Mexico became a nation in 1821 when Mexico achieved independence from the Spanish Empire; this began the process of forging a Mexican national identity that fused the cultural traits of indigenous pre-Columbian origin with those of European, particularly Iberian, ancestry. This led to what has been termed "a peculiar form of multi-ethnic nationalism"
The most spoken language by Mexicans is Mexican Spanish, but many also speak languages from 62 different indigenous linguistic groups and other languages brought to Mexico by recent immigration or learned by Mexican immigrants residing in other nations.
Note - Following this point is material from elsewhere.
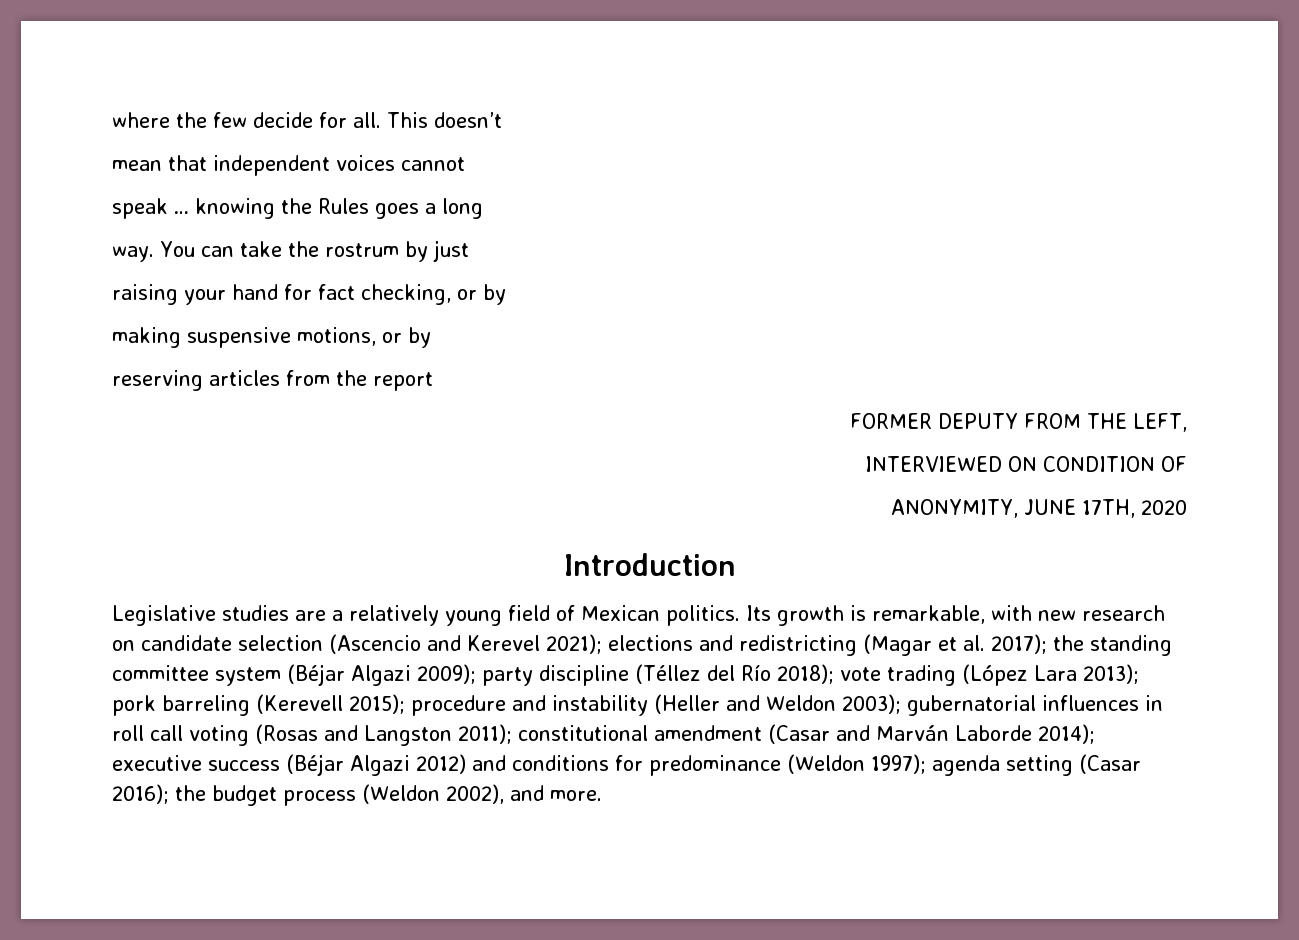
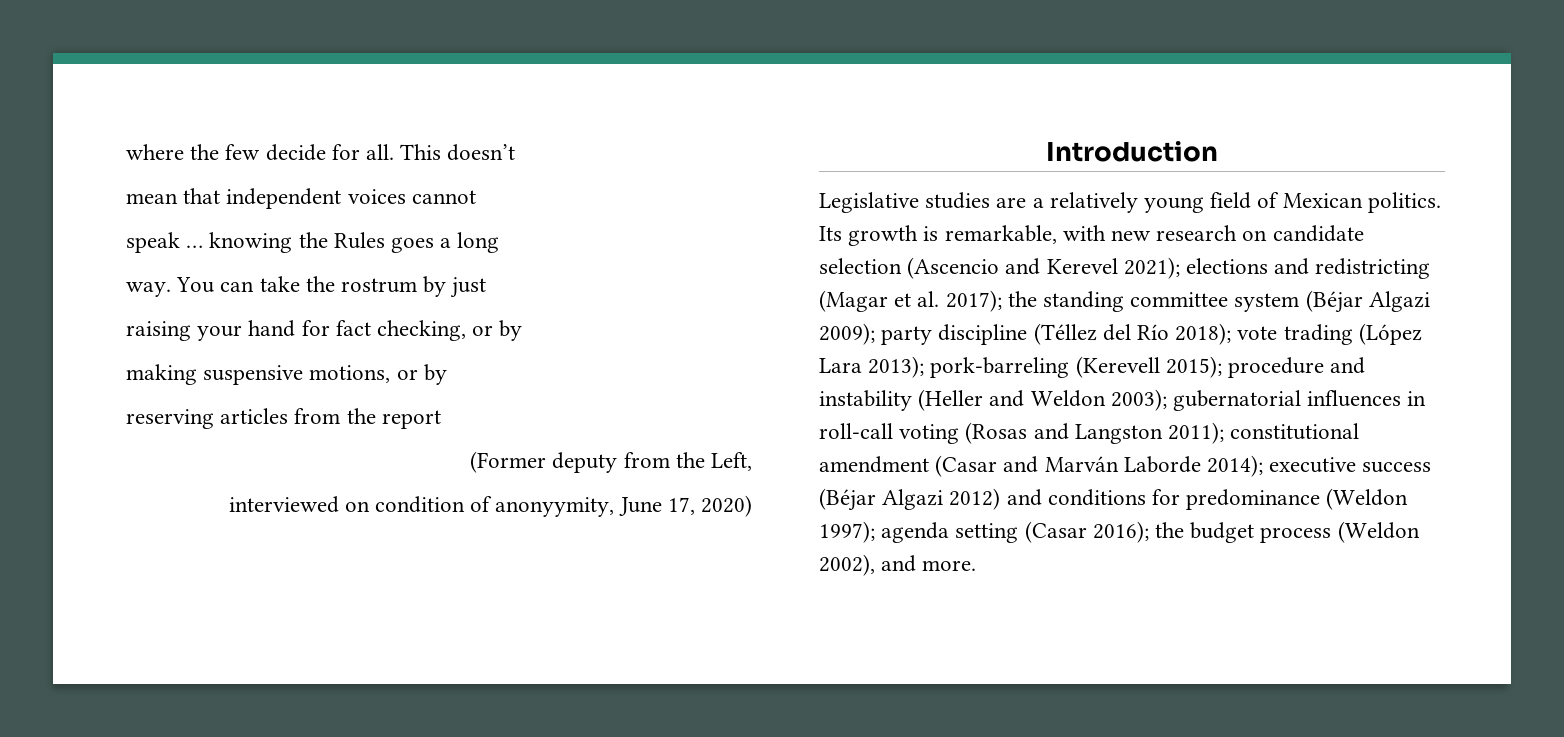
[850,413,1187,432] [865,456,1187,472] [891,499,1187,518] FORMER DEPUTY FROM THE LEFT, // INTERVIEWED ON CONDITION OF // ANONYMITY, JUNE 17TH, 2020 -> [470,451,752,473] [228,495,752,517] (Former deputy from the Left, // interviewed on condition of anonyymity, June 17, 2020)
[112,695,250,716] pork barreling -> [930,357,1070,378] pork-barreling
[112,725,183,741] roll call -> [819,423,893,439] roll-call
Over 78% of the Mexican people live in Mexico but there is a sizable diaspora with nearly 22% living in the United States.
The Mexican people have varied origins and an identity that has evolved with the succession of conquests among Amerindian groups and by Europeans. The area that is now modern-day Mexico has cradled many predecessor civilizations, going back as far as the Olmec which influenced the latter civilizations of Teotihuacan (200 B.C. to 700 A.D.) and the much debated Toltec people who flourished around the 10th and 12th centuries A.D., and ending with the last great indigenous civilization before the Spanish Conquest, the Aztecs (March 13, 1325 to August 13, 1521). The Nahuatl language was a common tongue in the region of modern Central Mexico during the Aztec Empire, but after the arrival of Europeans the common language of the region became Spanish.